There was a caterpillar inching along next to our parking space, it had avoided death twice, once at the hands of my car’s wheels and once at the hands of my son’s hands. The park ranger came over and asked us to keep an eye open for a key he had lost. No one else was there. We walked past the tire swing and the slides, over the driftwood to the rocky shore where we picked up smoothed pebbles and threw them into the lapping waves. Hundreds upon hundreds of multicolored stones rolled against each other with the motion of the water jiggling and jostling in a miniature quarry’s moist cacophony. Nathan stomped and splashed throwing handfuls of small stones, oblivious to the water rolling over his little boots and moistening the cuffs of his overalls. A man walking a dog named Dylan stopped by to let Nate get licked. Some people had pulled into the parking lot, a man and a woman lugged photography equipment from a van. Too much coffee for me forced us to dash to the bathroom. A man with two small children was playing on the jungle gym. His little girl was talkative and active, a younger boy, Kendall, sucked on the man’s empty coffee cup. We said nothing to each other except the requisite “Hellos” as Nathan and I watched them play. Nate was staring. He doesn’t know that it’s rude. I was staring even though I do. I wanted to ask the man if he was full-time or if today was out of the ordinary for him. Did he always watch the kids? Did he feel like I feel? A bit lost, a tad insecure, OK, hopelessly inadequate, an abject failure. He avoided my gaze. Was my desperation so apparent, so repellant? He helped his girl build a mound of gravel so she could reach the lowest bar on the jungle gym. Then she wanted to reach the next bar, but it was too high, explained the father. There wasn’t enough gravel to build a mound high enough so she could reach. “Kendall needs to take a nap,” he said (which is how I knew the boy’s name). “We have to go home.” So, after a normal amount of complaining and resistance she was trucked off to the minivan.

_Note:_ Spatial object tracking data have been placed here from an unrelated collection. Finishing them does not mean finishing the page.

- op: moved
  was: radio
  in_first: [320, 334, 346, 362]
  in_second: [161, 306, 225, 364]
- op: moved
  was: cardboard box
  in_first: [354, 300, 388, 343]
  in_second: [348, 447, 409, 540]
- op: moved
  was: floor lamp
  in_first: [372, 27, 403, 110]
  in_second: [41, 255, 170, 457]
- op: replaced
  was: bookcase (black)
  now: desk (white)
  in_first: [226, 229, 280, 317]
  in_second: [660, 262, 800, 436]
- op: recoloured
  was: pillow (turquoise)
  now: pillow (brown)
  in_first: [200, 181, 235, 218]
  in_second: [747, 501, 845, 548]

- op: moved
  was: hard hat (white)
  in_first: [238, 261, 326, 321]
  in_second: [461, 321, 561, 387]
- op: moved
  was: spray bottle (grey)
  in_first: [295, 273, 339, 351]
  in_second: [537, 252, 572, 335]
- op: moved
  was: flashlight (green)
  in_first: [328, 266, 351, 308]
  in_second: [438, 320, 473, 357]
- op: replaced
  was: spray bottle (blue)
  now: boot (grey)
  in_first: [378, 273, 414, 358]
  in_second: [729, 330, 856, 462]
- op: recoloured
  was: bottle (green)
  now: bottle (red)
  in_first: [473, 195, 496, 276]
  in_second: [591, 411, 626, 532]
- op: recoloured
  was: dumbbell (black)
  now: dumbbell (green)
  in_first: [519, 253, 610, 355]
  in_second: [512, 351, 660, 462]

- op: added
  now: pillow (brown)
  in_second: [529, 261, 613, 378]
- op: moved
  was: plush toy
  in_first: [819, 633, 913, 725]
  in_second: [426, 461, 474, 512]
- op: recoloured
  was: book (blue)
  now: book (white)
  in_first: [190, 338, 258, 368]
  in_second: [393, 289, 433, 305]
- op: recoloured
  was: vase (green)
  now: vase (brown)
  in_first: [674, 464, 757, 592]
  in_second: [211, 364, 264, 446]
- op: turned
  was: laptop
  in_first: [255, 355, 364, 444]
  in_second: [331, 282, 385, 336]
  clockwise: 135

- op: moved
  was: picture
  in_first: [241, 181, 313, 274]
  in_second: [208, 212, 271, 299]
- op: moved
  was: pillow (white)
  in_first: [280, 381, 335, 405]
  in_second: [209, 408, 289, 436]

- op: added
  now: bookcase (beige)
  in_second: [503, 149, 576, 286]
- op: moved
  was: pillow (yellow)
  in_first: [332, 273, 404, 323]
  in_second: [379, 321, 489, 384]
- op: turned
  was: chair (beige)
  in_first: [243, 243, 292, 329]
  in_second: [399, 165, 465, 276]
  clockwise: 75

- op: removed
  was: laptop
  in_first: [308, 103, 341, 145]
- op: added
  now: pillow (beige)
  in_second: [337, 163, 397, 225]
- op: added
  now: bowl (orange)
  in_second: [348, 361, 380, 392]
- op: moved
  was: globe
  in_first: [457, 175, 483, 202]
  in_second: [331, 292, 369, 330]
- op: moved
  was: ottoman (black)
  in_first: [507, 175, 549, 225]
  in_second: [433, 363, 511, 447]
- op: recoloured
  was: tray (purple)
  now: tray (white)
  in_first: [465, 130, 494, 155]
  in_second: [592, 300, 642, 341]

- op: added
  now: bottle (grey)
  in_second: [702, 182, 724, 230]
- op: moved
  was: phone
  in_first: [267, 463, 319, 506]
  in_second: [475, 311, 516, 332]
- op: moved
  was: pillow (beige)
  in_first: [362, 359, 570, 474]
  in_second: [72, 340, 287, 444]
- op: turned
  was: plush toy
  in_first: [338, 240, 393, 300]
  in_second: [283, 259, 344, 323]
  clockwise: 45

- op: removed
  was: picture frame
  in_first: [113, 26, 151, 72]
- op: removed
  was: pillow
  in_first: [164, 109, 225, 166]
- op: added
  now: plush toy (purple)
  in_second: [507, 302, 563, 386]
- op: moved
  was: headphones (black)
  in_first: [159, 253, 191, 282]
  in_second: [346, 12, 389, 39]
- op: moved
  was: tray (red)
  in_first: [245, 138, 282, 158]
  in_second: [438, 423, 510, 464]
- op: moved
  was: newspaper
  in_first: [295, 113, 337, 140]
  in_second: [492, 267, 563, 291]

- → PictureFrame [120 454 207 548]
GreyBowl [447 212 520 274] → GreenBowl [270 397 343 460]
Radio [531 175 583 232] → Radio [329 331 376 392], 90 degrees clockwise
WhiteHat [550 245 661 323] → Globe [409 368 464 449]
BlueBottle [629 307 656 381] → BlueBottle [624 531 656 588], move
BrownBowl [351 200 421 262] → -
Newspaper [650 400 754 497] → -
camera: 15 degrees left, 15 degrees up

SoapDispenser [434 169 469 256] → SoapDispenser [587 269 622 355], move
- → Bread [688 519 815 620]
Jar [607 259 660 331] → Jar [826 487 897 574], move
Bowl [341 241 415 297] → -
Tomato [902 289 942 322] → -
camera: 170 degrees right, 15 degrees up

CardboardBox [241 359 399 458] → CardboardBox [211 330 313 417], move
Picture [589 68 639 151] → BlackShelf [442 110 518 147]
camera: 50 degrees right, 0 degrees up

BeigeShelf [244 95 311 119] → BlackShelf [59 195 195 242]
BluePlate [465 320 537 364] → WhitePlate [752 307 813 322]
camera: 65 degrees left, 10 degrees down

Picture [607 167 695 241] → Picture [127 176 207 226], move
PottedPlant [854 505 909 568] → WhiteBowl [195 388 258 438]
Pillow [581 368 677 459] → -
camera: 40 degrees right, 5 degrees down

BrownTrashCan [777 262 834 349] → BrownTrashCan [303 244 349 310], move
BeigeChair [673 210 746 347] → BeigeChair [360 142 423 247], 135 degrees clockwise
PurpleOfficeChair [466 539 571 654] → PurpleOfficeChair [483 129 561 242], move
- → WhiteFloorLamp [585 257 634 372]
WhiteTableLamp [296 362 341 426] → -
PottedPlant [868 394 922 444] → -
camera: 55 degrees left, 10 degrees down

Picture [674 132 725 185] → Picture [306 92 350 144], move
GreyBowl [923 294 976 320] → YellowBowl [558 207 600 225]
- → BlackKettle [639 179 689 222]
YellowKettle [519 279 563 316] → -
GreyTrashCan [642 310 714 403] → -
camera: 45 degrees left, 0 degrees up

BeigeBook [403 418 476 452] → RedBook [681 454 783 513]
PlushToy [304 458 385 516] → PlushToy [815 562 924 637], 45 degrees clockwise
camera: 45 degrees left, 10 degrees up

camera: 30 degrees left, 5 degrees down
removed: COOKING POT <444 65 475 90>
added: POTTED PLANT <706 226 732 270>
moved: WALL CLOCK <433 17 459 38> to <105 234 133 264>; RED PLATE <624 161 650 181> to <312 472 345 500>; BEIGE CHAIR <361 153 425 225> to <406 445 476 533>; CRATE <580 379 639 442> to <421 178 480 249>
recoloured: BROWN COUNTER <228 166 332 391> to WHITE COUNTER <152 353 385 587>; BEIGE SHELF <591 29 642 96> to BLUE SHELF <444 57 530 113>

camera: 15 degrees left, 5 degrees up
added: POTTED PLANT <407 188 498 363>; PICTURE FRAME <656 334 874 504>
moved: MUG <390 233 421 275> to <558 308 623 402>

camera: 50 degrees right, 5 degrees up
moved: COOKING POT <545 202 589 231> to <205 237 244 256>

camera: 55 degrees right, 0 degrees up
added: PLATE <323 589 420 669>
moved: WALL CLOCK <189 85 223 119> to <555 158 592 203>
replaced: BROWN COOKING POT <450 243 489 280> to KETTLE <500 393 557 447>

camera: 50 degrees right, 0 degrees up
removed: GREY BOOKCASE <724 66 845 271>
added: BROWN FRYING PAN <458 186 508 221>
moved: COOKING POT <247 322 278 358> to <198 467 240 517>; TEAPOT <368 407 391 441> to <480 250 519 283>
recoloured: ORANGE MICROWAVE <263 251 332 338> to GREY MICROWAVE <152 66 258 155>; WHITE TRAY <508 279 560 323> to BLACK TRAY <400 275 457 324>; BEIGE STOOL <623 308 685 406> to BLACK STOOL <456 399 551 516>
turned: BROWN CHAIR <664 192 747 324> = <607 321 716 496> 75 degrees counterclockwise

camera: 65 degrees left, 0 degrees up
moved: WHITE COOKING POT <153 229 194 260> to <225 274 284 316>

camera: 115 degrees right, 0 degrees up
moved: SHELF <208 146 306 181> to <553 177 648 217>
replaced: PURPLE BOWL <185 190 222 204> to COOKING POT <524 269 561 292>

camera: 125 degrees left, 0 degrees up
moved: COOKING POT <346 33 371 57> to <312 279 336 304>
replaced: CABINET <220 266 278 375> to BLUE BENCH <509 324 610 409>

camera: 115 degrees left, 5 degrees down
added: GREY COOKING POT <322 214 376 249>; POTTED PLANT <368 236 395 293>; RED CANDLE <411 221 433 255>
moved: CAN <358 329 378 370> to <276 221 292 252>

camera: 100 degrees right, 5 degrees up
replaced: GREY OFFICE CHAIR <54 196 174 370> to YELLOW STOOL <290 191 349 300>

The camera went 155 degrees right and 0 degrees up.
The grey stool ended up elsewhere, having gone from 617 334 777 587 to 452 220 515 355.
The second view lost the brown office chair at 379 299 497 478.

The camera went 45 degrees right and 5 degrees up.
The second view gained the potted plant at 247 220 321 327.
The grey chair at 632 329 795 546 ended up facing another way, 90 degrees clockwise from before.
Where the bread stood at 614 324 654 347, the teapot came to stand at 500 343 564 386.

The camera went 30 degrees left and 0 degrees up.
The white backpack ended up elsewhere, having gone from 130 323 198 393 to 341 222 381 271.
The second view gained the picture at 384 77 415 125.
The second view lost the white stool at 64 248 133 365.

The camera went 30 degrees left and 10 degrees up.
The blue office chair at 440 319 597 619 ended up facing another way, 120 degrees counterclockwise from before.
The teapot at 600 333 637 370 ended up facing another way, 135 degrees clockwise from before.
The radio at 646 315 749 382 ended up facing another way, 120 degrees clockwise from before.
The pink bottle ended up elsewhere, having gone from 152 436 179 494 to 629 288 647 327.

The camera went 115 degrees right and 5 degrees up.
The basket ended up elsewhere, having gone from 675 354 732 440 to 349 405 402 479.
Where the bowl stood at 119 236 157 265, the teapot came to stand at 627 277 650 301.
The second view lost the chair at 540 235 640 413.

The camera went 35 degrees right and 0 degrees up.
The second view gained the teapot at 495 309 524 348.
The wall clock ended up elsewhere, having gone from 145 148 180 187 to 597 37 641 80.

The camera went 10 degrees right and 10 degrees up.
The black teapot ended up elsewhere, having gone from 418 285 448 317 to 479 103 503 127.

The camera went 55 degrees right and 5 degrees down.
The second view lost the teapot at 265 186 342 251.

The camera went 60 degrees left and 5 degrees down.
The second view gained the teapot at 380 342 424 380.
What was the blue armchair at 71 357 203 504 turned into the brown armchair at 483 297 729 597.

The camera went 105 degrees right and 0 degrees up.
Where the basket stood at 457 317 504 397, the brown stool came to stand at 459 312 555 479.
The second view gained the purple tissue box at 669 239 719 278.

As I watched them leave, I heard an odd birdsong. Behind and high above them an eagle circled a tree, in which another eagle perched. I wanted to scream, “Look, look over there at those magnificent birds,” but I could not or would not. They drove off. I wanted to show the birds to the people taking pictures, but their subjects had shown up, casually ruggedly dressed old white men. Probably a photo shoot for the new Chamber of Commerce, I thought. Even Nate was oblivious, running after a crow and trying to replicate the actions of the little girl, reaching up to the jungle gym bar and pushing gravel around.
I stared dumbly at the eagles. We drove near them on the way out of the park. Massive birds, sitting regally on their wooden thrones. American icons, ignored.
Nathan fell asleep on the drive to the bank. I backed into a parking space across from the ATM, so I could see him in the car while I made the deposit.
The two deer that are driving Soo mad by eating all our foliage were lounging on our lawn as I pulled up our driveway. They scampered off, but not far. One has returned and is watching me now as I write.
I could have sworn I saw the eagles fly high overhead, riding the undercurrent of a thundercloud which has expanded to eclipse the sun momentarily. Patches of blue sky in the distance promise enough dryness to make the lawn mowable this afternoon, if Nathan’s sleep schedule obliges. He’s still snoring and I’m still scribbling, watching the surviving hummingbirds at play and wondering how long this will last. How long will he sleep? How long will the money hold out? How long before someone gives me a job? How long before all this useless beauty drives me mad? How long to sing this song? How long before you too are overwhelmed by this well watered world of wonder? Or is it illusion?